*ARTICLE*
▼
The organizational documents described in items (l) and (2) above are collectively referred to hereinafter as the “PDHC Organizational Documents.”
In rendering our opinions, we have also examined such certificates of public officials, documents, records, and other certificates and instruments as we have deemed necessary for the purposes of the opinions herein expressed and have assumed that each such certificate, document, record and instrument is accurate, complete, authentic and current. As to various questions of fact material to our opinions, we have relied upon certificates and written statements of PDHC and such other persons as we have deemed necessary for the issuance of our opinions. However, we have not necessarily independently verified the content of factual statements made to us in connection therewith, or the veracity of such representations or statements in such certificates, but we have no reason to believe that such factual statements or representations are inaccurate. We have not reviewed, and express no opinion as to, any instrument or agreement referred to or incorporated by reference in the Transaction Documents (other than references to documents which are themselves Transaction Documents).
▲
*SUPPLIED DATA*
▼
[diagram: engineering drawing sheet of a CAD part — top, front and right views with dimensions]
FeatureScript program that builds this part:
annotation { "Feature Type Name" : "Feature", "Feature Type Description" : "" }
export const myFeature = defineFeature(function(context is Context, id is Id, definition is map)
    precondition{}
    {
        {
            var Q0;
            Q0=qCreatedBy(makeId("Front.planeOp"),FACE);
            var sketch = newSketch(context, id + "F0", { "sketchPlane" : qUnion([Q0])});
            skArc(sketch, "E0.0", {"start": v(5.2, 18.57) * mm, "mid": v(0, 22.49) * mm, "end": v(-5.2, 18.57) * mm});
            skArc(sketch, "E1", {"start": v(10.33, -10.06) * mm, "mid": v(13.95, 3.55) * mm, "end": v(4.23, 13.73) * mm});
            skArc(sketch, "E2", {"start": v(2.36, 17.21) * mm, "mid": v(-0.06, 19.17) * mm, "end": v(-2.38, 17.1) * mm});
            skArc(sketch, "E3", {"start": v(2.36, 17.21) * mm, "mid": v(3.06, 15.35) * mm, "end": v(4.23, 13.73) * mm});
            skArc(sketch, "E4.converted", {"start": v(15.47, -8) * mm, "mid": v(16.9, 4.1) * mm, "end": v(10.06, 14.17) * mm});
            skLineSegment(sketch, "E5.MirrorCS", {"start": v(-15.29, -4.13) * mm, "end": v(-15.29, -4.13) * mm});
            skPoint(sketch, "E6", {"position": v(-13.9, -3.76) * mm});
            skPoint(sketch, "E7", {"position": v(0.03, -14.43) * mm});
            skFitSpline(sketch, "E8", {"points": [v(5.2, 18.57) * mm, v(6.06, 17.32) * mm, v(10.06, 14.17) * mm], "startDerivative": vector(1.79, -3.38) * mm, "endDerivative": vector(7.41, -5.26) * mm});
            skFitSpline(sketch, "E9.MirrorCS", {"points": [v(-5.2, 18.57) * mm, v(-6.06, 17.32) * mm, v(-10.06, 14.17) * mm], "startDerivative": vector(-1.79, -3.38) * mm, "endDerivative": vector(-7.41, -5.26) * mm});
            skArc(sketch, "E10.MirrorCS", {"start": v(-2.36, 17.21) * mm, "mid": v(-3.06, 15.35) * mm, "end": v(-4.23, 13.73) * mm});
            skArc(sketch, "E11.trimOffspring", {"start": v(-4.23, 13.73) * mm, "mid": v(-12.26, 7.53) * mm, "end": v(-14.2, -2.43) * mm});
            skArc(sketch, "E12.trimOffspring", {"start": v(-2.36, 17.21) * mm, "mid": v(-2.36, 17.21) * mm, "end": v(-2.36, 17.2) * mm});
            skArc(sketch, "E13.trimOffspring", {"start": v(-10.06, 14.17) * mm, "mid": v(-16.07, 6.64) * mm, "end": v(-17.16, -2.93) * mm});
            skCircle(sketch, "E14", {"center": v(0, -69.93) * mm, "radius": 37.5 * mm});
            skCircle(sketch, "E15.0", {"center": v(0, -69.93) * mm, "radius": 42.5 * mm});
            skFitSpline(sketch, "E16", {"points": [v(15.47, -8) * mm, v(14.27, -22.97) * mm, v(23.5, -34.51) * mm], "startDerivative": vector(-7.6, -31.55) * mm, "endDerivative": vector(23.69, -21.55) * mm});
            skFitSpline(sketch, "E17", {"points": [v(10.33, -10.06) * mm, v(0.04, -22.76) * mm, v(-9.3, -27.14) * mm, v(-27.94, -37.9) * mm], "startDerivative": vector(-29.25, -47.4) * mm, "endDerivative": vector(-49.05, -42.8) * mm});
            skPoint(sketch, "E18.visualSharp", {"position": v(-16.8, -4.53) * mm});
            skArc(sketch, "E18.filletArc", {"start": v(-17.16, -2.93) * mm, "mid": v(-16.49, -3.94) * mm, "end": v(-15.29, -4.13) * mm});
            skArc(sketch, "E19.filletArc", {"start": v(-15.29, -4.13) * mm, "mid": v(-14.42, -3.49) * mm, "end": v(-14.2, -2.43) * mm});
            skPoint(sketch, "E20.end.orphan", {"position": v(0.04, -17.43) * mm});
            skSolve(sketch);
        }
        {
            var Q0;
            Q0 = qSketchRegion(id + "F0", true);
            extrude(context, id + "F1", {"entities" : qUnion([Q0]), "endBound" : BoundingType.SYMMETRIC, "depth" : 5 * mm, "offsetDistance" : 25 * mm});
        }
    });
▲
*TO BE DONE*
**a)** Summarize the legal opinion excerpt in two sentences.
**b)** Format the rows, starting at the first one and ending at the row that contains "var sketch = newSketch(context, id", as a JSON list of strings with one string per line and blank lines omitted.

*RESULTS*
**a)** The excerpt defines the documents in items (l) and (2) as the "PDHC Organizational Documents" and says the writers examined certificates, documents, records, and instruments, assuming each to be accurate, complete, authentic, and current. For facts, they relied on certificates and written statements of PDHC and others without necessarily verifying them independently, and they express no opinion on instruments or agreements referred to in the Transaction Documents unless those are themselves Transaction Documents.

**b)**
[
  "[diagram: engineering drawing sheet of a CAD part — top, front and right views with dimensions]",
  "FeatureScript program that builds this part:",
  "annotation { \"Feature Type Name\" : \"Feature\", \"Feature Type Description\" : \"\" }",
  "export const myFeature = defineFeature(function(context is Context, id is Id, definition is map)",
  "    precondition{}",
  "    {",
  "        {",
  "            var Q0;",
  "            Q0=qCreatedBy(makeId(\"Front.planeOp\"),FACE);",
  "            var sketch = newSketch(context, id + \"F0\", { \"sketchPlane\" : qUnion([Q0])});"
]